» Exercise objective
Take the line that has "- **Conditional clauses**" in it and every line after it to the end of the entries, and reproduce them exactly.

» Data to process
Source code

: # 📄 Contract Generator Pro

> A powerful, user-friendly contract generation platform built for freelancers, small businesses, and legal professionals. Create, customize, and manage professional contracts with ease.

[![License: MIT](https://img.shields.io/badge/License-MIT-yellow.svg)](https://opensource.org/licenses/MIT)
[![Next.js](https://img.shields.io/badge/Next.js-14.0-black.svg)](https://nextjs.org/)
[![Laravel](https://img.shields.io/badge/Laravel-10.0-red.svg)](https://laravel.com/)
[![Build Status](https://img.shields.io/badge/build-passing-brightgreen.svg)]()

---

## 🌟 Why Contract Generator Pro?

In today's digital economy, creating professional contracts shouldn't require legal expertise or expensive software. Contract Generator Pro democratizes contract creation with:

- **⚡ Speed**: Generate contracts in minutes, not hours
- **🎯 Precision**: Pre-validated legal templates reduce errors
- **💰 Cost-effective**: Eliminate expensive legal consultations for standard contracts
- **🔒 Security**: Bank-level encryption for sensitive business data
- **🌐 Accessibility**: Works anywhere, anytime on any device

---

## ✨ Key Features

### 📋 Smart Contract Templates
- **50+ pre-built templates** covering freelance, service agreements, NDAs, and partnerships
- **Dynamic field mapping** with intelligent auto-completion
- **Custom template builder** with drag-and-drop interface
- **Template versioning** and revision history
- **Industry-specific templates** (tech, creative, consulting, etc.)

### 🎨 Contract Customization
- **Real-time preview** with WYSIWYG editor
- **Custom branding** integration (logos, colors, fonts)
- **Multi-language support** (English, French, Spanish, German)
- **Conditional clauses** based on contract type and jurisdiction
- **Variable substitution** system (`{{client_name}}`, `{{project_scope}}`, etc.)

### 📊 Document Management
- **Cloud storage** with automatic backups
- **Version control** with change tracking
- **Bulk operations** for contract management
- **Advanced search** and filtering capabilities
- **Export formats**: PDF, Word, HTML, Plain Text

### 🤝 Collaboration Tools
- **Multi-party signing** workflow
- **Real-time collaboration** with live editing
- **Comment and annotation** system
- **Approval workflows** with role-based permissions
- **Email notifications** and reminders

» Task answer
- **Conditional clauses** based on contract type and jurisdiction
- **Variable substitution** system (`{{client_name}}`, `{{project_scope}}`, etc.)

### 📊 Document Management
- **Cloud storage** with automatic backups
- **Version control** with change tracking
- **Bulk operations** for contract management
- **Advanced search** and filtering capabilities
- **Export formats**: PDF, Word, HTML, Plain Text

### 🤝 Collaboration Tools
- **Multi-party signing** workflow
- **Real-time collaboration** with live editing
- **Comment and annotation** system
- **Approval workflows** with role-based permissions
- **Email notifications** and reminders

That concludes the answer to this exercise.